Please restate each line of the data below exactly. Omit all images.
────────────────────────────────────────
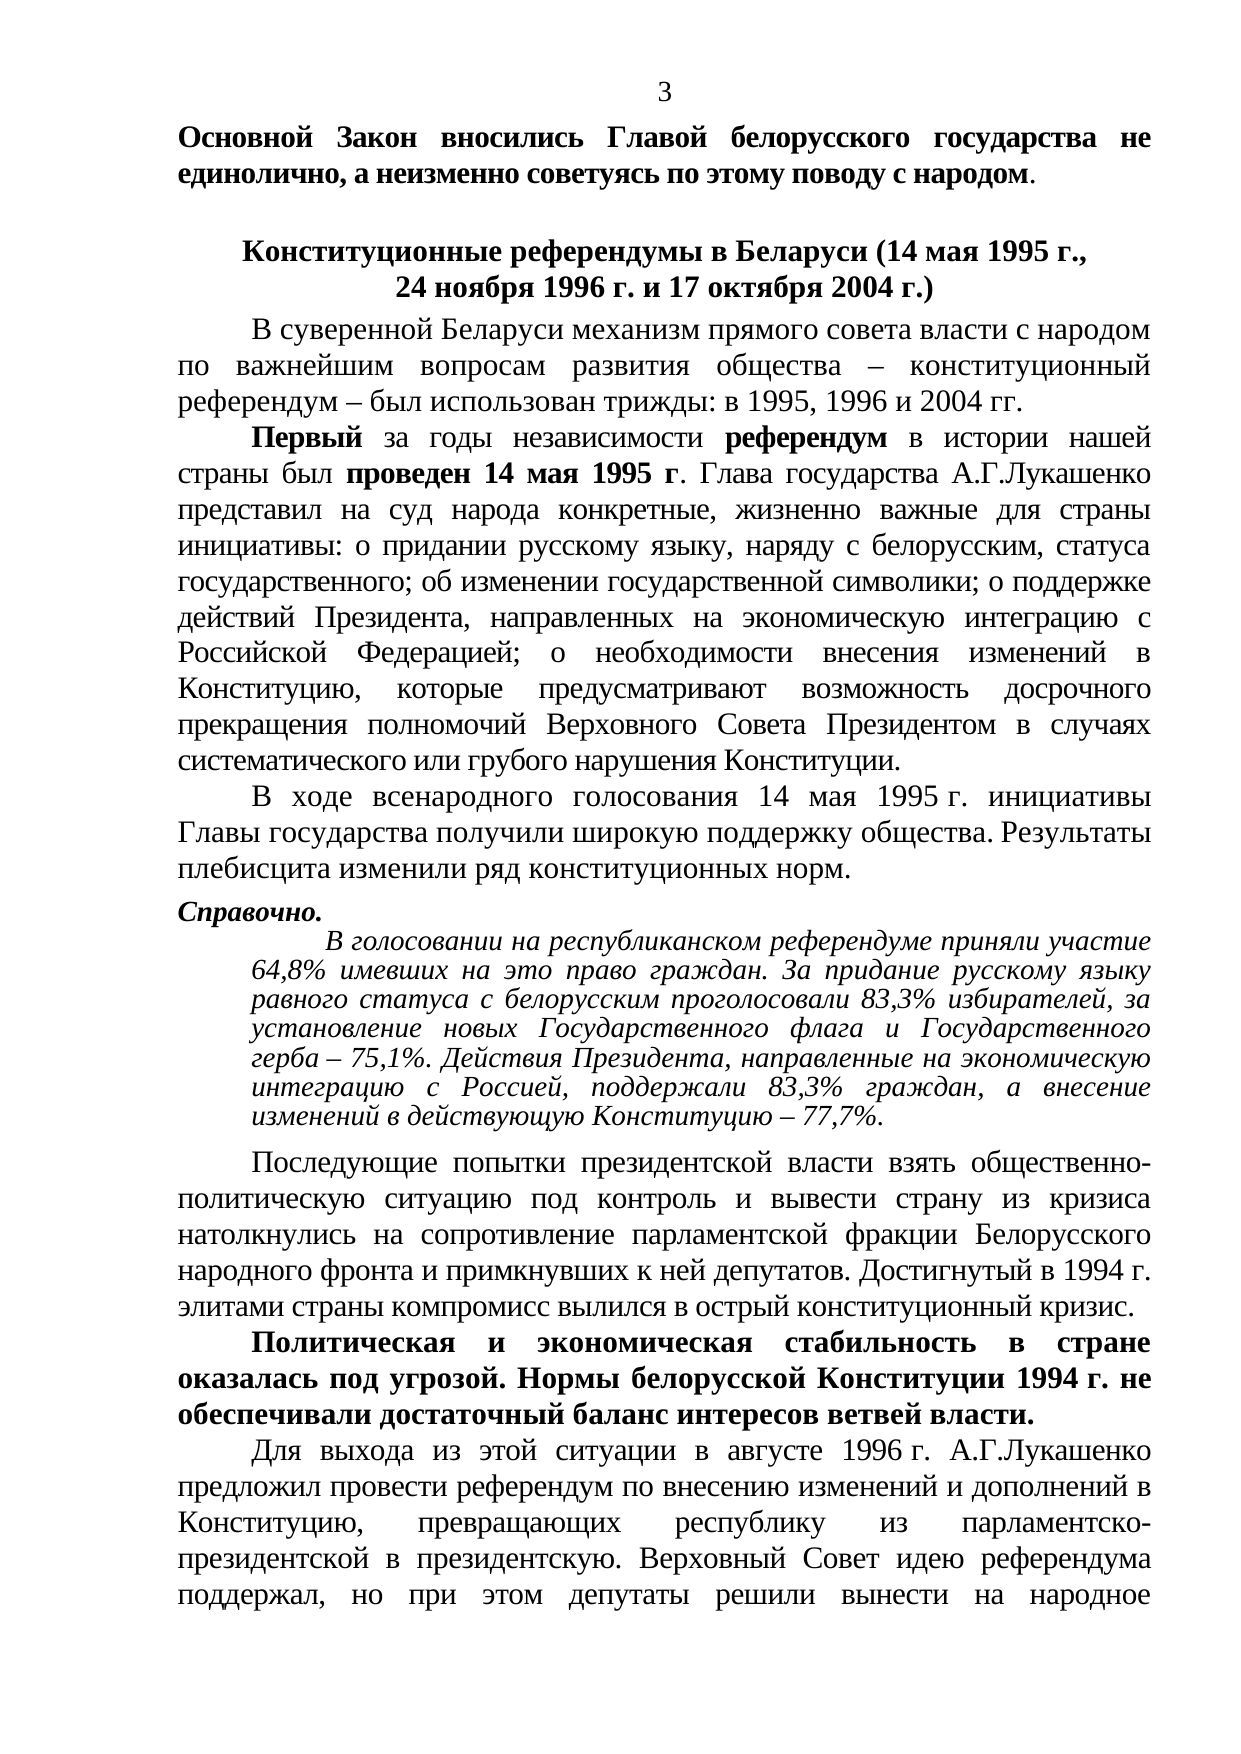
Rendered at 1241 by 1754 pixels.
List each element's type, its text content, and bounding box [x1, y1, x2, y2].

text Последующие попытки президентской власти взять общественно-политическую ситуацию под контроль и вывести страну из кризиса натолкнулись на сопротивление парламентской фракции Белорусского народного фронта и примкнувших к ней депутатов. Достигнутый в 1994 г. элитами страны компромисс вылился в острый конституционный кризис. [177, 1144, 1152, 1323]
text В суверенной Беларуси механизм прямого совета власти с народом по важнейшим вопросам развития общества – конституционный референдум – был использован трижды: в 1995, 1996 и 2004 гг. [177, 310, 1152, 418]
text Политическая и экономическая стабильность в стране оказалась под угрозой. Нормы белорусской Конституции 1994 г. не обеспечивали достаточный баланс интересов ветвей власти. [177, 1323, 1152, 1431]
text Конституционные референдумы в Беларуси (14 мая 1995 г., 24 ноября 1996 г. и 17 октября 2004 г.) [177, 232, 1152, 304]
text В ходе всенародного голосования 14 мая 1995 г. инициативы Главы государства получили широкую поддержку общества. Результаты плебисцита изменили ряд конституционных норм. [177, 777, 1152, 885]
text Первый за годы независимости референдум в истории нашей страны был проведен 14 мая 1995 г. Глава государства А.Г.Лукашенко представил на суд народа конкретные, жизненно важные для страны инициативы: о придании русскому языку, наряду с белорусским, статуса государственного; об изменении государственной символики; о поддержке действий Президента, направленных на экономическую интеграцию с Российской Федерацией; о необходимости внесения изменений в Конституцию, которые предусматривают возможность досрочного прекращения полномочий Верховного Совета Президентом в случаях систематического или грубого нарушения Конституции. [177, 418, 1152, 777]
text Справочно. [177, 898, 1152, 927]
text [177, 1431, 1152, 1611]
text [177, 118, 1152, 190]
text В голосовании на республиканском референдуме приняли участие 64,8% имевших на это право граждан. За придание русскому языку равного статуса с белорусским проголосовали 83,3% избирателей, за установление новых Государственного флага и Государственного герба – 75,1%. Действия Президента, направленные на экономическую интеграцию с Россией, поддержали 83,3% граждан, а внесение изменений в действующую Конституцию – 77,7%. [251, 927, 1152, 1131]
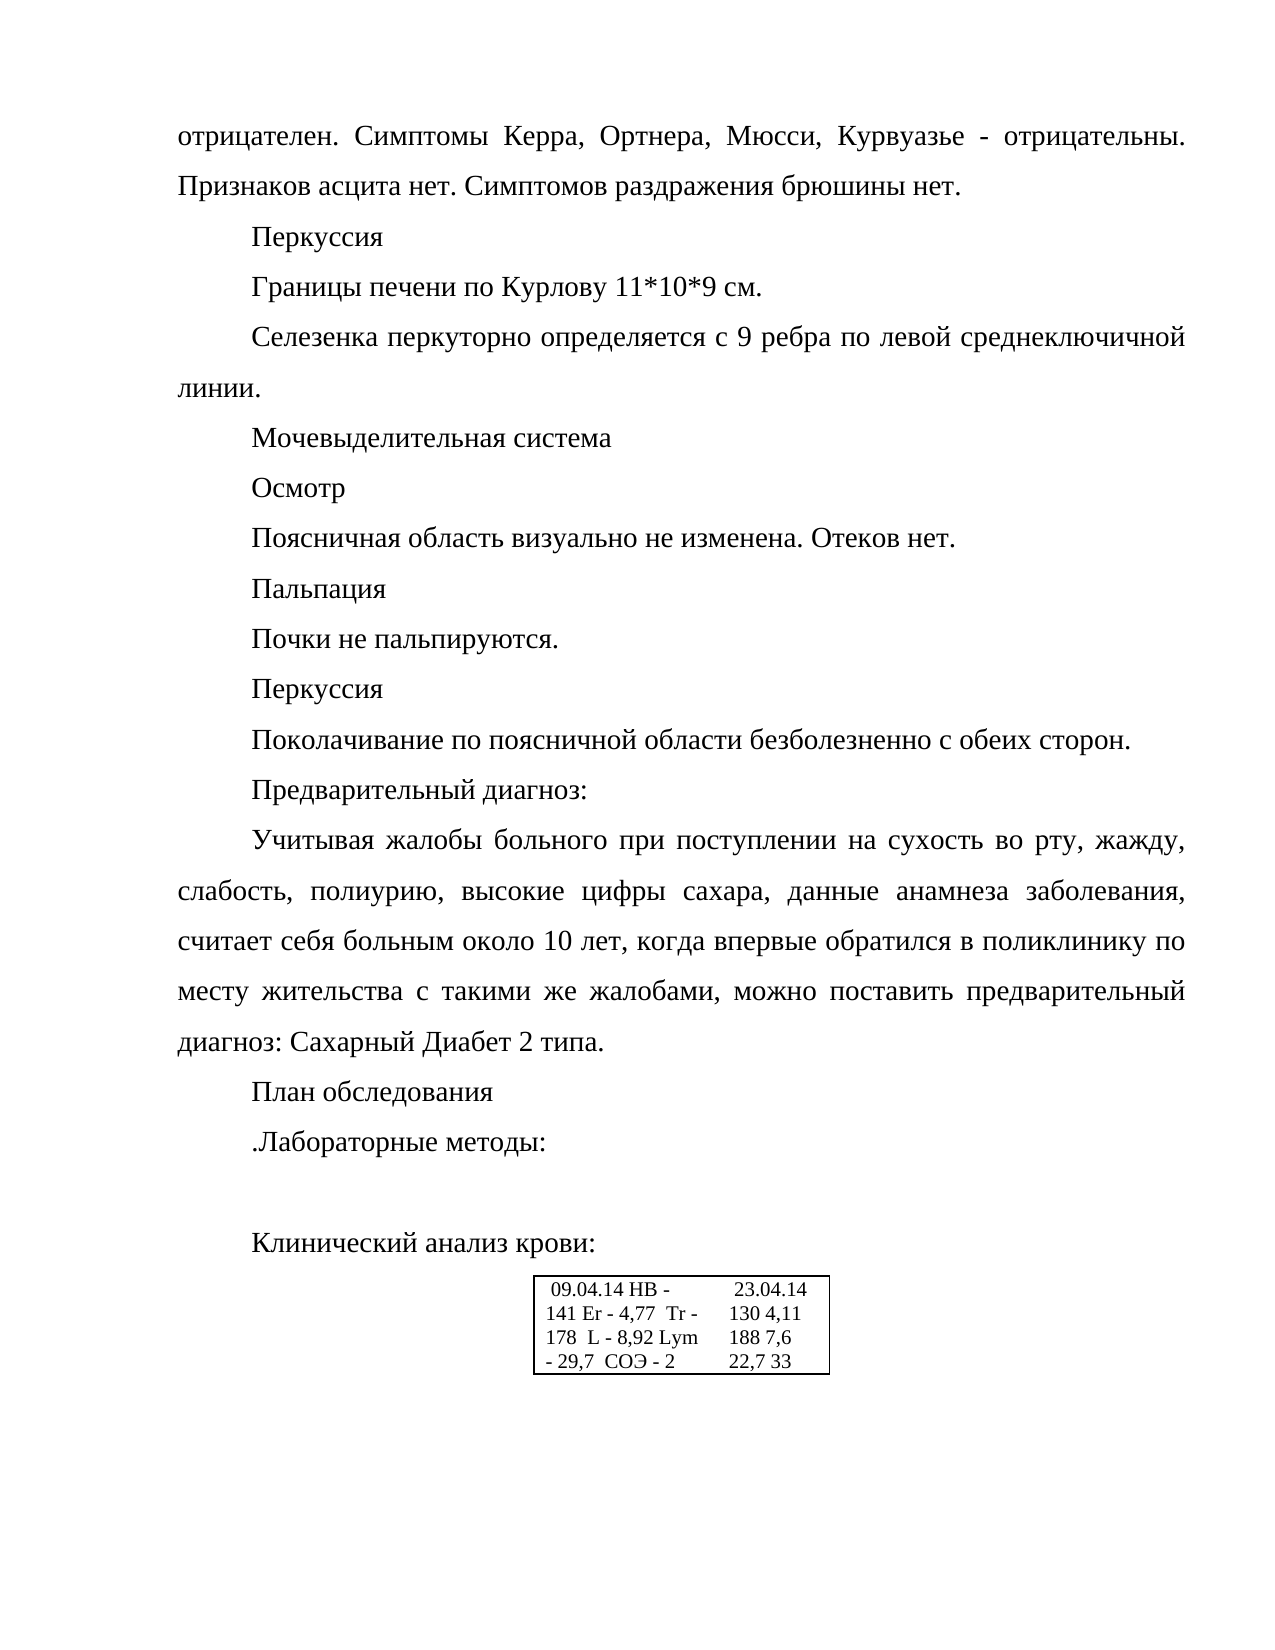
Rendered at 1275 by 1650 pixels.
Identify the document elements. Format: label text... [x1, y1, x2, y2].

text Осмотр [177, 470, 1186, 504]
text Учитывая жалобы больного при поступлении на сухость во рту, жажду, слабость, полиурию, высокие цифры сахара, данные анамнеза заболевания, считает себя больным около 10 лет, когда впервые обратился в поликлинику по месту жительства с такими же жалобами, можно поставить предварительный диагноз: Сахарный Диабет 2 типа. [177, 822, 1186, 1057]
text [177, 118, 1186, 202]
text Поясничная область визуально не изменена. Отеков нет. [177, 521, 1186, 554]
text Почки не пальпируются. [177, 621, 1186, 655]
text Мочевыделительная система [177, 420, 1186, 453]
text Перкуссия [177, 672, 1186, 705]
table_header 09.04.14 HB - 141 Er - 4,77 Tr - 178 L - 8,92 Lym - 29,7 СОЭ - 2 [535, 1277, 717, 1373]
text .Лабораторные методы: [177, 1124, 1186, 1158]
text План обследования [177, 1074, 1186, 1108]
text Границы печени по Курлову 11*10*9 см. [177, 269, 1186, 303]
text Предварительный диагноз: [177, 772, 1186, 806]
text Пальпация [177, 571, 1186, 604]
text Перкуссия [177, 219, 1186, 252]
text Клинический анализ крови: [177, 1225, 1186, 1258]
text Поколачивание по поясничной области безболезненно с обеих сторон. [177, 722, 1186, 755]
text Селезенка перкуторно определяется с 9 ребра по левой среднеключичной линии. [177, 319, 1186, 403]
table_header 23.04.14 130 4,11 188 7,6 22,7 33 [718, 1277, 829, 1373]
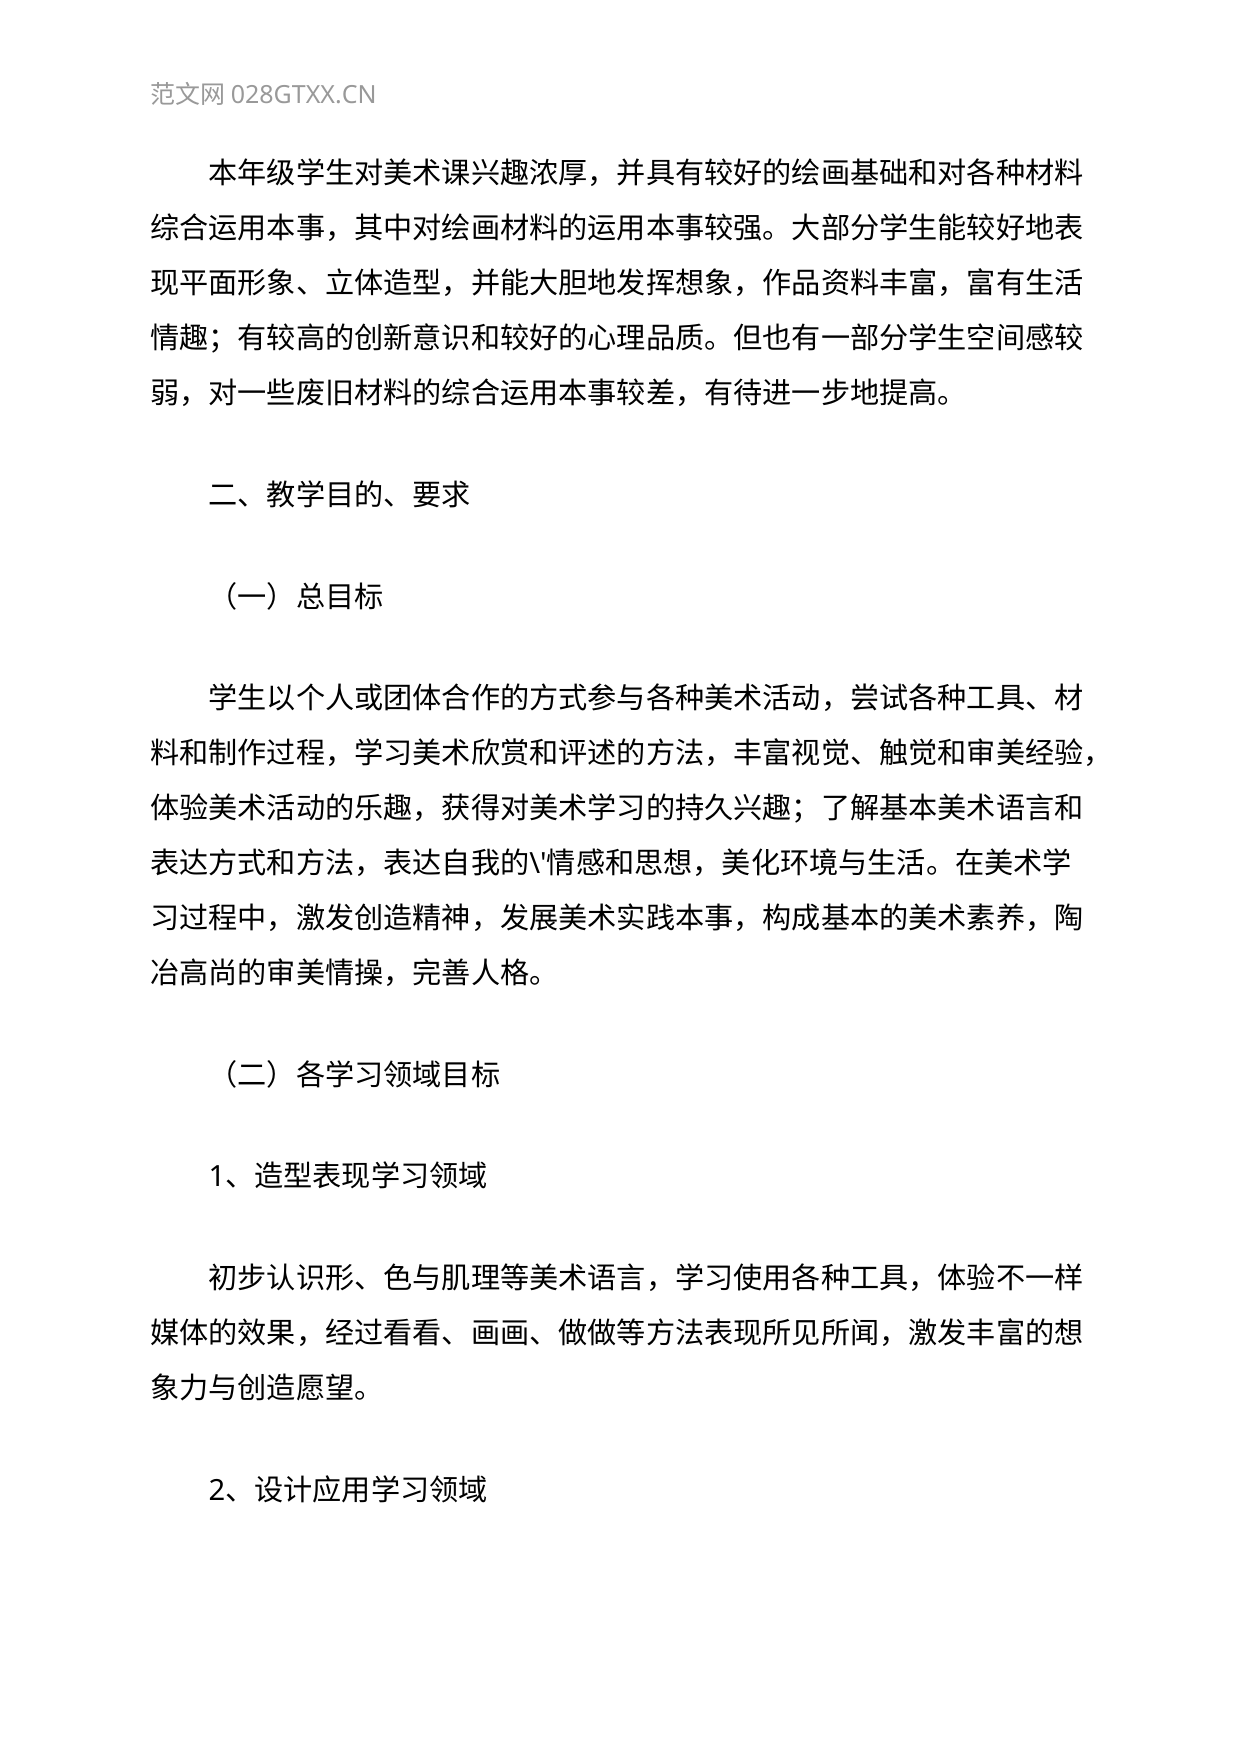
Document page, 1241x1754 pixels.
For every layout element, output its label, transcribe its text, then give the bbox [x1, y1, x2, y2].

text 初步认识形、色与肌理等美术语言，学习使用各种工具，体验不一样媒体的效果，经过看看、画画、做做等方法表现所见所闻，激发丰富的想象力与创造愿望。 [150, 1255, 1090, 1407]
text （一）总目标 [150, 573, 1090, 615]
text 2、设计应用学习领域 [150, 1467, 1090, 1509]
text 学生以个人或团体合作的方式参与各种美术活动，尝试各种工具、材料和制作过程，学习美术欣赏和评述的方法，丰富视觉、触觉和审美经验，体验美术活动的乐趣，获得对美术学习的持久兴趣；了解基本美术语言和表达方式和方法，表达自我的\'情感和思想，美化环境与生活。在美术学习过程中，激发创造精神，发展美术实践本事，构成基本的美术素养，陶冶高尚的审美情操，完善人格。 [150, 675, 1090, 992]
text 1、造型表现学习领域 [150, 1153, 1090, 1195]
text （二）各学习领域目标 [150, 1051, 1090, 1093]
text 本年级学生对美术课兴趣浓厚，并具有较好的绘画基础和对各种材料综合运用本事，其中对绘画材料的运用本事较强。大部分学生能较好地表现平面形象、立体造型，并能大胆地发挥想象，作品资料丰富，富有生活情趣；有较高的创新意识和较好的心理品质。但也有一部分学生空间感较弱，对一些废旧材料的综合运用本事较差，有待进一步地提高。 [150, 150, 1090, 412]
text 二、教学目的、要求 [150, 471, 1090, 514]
────────────────────────────────────────
## THE COMPLETED TASK
Rendered at 1241 by 1754 pixels.
List each element's type, its text content, and bounding box [x1, y1, x2, y2].

text Последующие попытки президентской власти взять общественно-политическую ситуацию под контроль и вывести страну из кризиса натолкнулись на сопротивление парламентской фракции Белорусского народного фронта и примкнувших к ней депутатов. Достигнутый в 1994 г. элитами страны компромисс вылился в острый конституционный кризис. [177, 1144, 1152, 1323]
text В суверенной Беларуси механизм прямого совета власти с народом по важнейшим вопросам развития общества – конституционный референдум – был использован трижды: в 1995, 1996 и 2004 гг. [177, 310, 1152, 418]
text Политическая и экономическая стабильность в стране оказалась под угрозой. Нормы белорусской Конституции 1994 г. не обеспечивали достаточный баланс интересов ветвей власти. [177, 1323, 1152, 1431]
text Конституционные референдумы в Беларуси (14 мая 1995 г., 24 ноября 1996 г. и 17 октября 2004 г.) [177, 232, 1152, 304]
text В ходе всенародного голосования 14 мая 1995 г. инициативы Главы государства получили широкую поддержку общества. Результаты плебисцита изменили ряд конституционных норм. [177, 777, 1152, 885]
text Первый за годы независимости референдум в истории нашей страны был проведен 14 мая 1995 г. Глава государства А.Г.Лукашенко представил на суд народа конкретные, жизненно важные для страны инициативы: о придании русскому языку, наряду с белорусским, статуса государственного; об изменении государственной символики; о поддержке действий Президента, направленных на экономическую интеграцию с Российской Федерацией; о необходимости внесения изменений в Конституцию, которые предусматривают возможность досрочного прекращения полномочий Верховного Совета Президентом в случаях систематического или грубого нарушения Конституции. [177, 418, 1152, 777]
text Справочно. [177, 898, 1152, 927]
text [177, 1431, 1152, 1611]
text [177, 118, 1152, 190]
text В голосовании на республиканском референдуме приняли участие 64,8% имевших на это право граждан. За придание русскому языку равного статуса с белорусским проголосовали 83,3% избирателей, за установление новых Государственного флага и Государственного герба – 75,1%. Действия Президента, направленные на экономическую интеграцию с Россией, поддержали 83,3% граждан, а внесение изменений в действующую Конституцию – 77,7%. [251, 927, 1152, 1131]
Rendered at 1275 by 1650 pixels.
Identify the document elements. Format: label text... [x1, y1, x2, y2].

text Осмотр [177, 470, 1186, 504]
text Учитывая жалобы больного при поступлении на сухость во рту, жажду, слабость, полиурию, высокие цифры сахара, данные анамнеза заболевания, считает себя больным около 10 лет, когда впервые обратился в поликлинику по месту жительства с такими же жалобами, можно поставить предварительный диагноз: Сахарный Диабет 2 типа. [177, 822, 1186, 1057]
text [177, 118, 1186, 202]
text Поясничная область визуально не изменена. Отеков нет. [177, 521, 1186, 554]
text Почки не пальпируются. [177, 621, 1186, 655]
text Мочевыделительная система [177, 420, 1186, 453]
text Перкуссия [177, 672, 1186, 705]
table_header 09.04.14 HB - 141 Er - 4,77 Tr - 178 L - 8,92 Lym - 29,7 СОЭ - 2 [535, 1277, 717, 1373]
text .Лабораторные методы: [177, 1124, 1186, 1158]
text План обследования [177, 1074, 1186, 1108]
text Границы печени по Курлову 11*10*9 см. [177, 269, 1186, 303]
text Предварительный диагноз: [177, 772, 1186, 806]
text Пальпация [177, 571, 1186, 604]
text Перкуссия [177, 219, 1186, 252]
text Клинический анализ крови: [177, 1225, 1186, 1258]
text Поколачивание по поясничной области безболезненно с обеих сторон. [177, 722, 1186, 755]
text Селезенка перкуторно определяется с 9 ребра по левой среднеключичной линии. [177, 319, 1186, 403]
table_header 23.04.14 130 4,11 188 7,6 22,7 33 [718, 1277, 829, 1373]
Document page, 1241x1754 pixels.
For every layout element, output its label, transcribe its text, then give the bbox [x1, y1, x2, y2].

text 初步认识形、色与肌理等美术语言，学习使用各种工具，体验不一样媒体的效果，经过看看、画画、做做等方法表现所见所闻，激发丰富的想象力与创造愿望。 [150, 1255, 1090, 1407]
text （一）总目标 [150, 573, 1090, 615]
text 2、设计应用学习领域 [150, 1467, 1090, 1509]
text 学生以个人或团体合作的方式参与各种美术活动，尝试各种工具、材料和制作过程，学习美术欣赏和评述的方法，丰富视觉、触觉和审美经验，体验美术活动的乐趣，获得对美术学习的持久兴趣；了解基本美术语言和表达方式和方法，表达自我的\'情感和思想，美化环境与生活。在美术学习过程中，激发创造精神，发展美术实践本事，构成基本的美术素养，陶冶高尚的审美情操，完善人格。 [150, 675, 1090, 992]
text 1、造型表现学习领域 [150, 1153, 1090, 1195]
text （二）各学习领域目标 [150, 1051, 1090, 1093]
text 本年级学生对美术课兴趣浓厚，并具有较好的绘画基础和对各种材料综合运用本事，其中对绘画材料的运用本事较强。大部分学生能较好地表现平面形象、立体造型，并能大胆地发挥想象，作品资料丰富，富有生活情趣；有较高的创新意识和较好的心理品质。但也有一部分学生空间感较弱，对一些废旧材料的综合运用本事较差，有待进一步地提高。 [150, 150, 1090, 412]
text 二、教学目的、要求 [150, 471, 1090, 514]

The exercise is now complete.